Below are some records; repeat them all exactly, minus the pictures.

#####

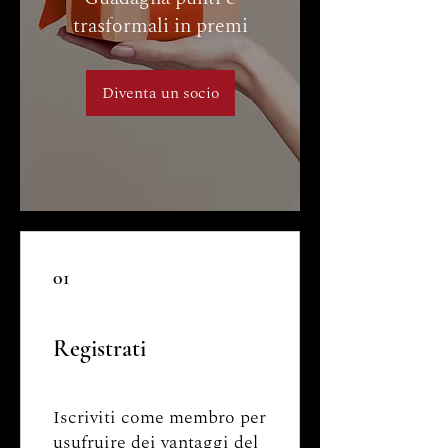
trasformali in premi
Diventa un socio
01
Registrati
Iscriviti come membro per
usufruire dei vantaggi del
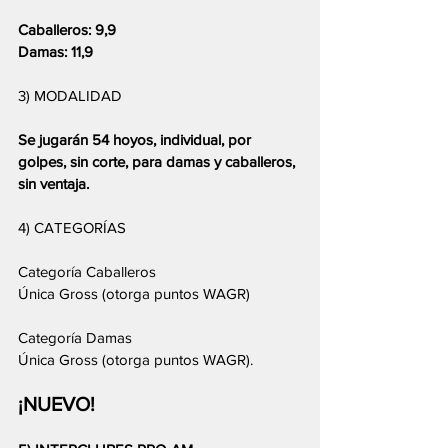
Caballeros: 9,9
Damas: 11,9
3) MODALIDAD
Se jugarán 54 hoyos, individual, por 
golpes, sin corte, para damas y caballeros, 
sin ventaja.
4) CATEGORÍAS
Categoría Caballeros
Única Gross (otorga puntos WAGR)
Categoría Damas
Única Gross (otorga puntos WAGR).
¡NUEVO! 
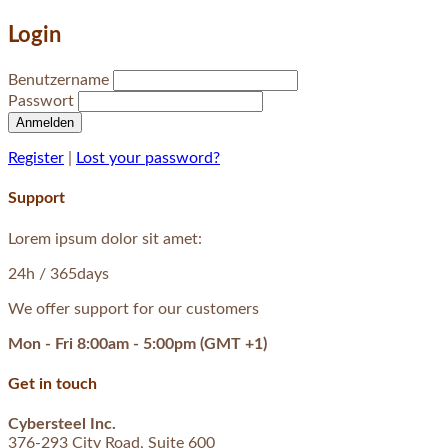
Login
Benutzername
Passwort
Anmelden
Register
|
Lost your password?
Support
Lorem ipsum dolor sit amet:
24h
/ 365days
We offer support for our customers
Mon - Fri 8:00am - 5:00pm
(GMT +1)
Get in touch
Cybersteel Inc.
376-293 City Road, Suite 600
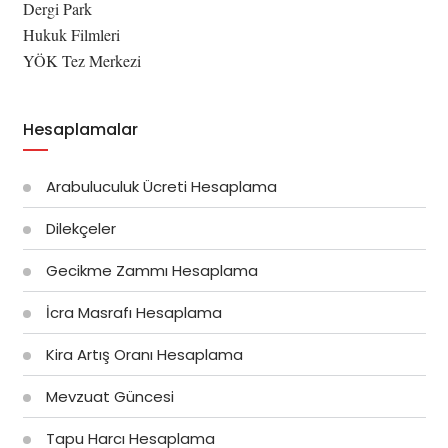
Dergi Park
Hukuk Filmleri
YÖK Tez Merkezi
Hesaplamalar
Arabuluculuk Ücreti Hesaplama
Dilekçeler
Gecikme Zammı Hesaplama
İcra Masrafı Hesaplama
Kira Artış Oranı Hesaplama
Mevzuat Güncesi
Tapu Harcı Hesaplama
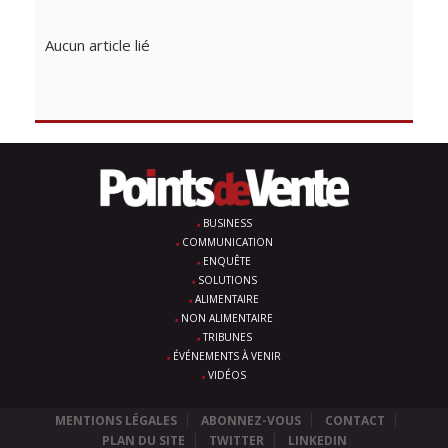
Aucun article lié
BUSINESS
COMMUNICATION
ENQUÊTE
SOLUTIONS
ALIMENTAIRE
NON ALIMENTAIRE
TRIBUNES
ÉVÉNEMENTS À VENIR
VIDÉOS
MENTIONS LÉGALES
ABONNEZ-VOUS
CONTACT
PLAN DU SITE
TWITTER
LINKEDIN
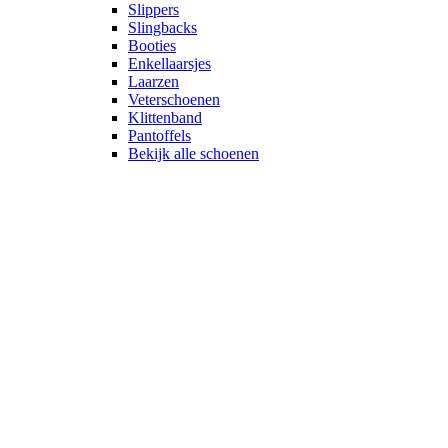
Slippers
Slingbacks
Booties
Enkellaarsjes
Laarzen
Veterschoenen
Klittenband
Pantoffels
Bekijk alle schoenen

#####

## Written solution:
trasformali in premi
Diventa un socio
01
Registrati
Iscriviti come membro per
usufruire dei vantaggi del
Caballeros: 9,9
Damas: 11,9
3) MODALIDAD
Se jugarán 54 hoyos, individual, por 
golpes, sin corte, para damas y caballeros, 
sin ventaja.
4) CATEGORÍAS
Categoría Caballeros
Única Gross (otorga puntos WAGR)
Categoría Damas
Única Gross (otorga puntos WAGR).
¡NUEVO! 
Login
Benutzername
Passwort
Anmelden
Register
|
Lost your password?
Support
Lorem ipsum dolor sit amet:
24h
/ 365days
We offer support for our customers
Mon - Fri 8:00am - 5:00pm
(GMT +1)
Get in touch
Cybersteel Inc.
376-293 City Road, Suite 600
Dergi Park
Hukuk Filmleri
YÖK Tez Merkezi
Hesaplamalar
Arabuluculuk Ücreti Hesaplama
Dilekçeler
Gecikme Zammı Hesaplama
İcra Masrafı Hesaplama
Kira Artış Oranı Hesaplama
Mevzuat Güncesi
Tapu Harcı Hesaplama
Aucun article lié
BUSINESS
COMMUNICATION
ENQUÊTE
SOLUTIONS
ALIMENTAIRE
NON ALIMENTAIRE
TRIBUNES
ÉVÉNEMENTS À VENIR
VIDÉOS
MENTIONS LÉGALES
ABONNEZ-VOUS
CONTACT
PLAN DU SITE
TWITTER
LINKEDIN
Slippers
Slingbacks
Booties
Enkellaarsjes
Laarzen
Veterschoenen
Klittenband
Pantoffels
Bekijk alle schoenen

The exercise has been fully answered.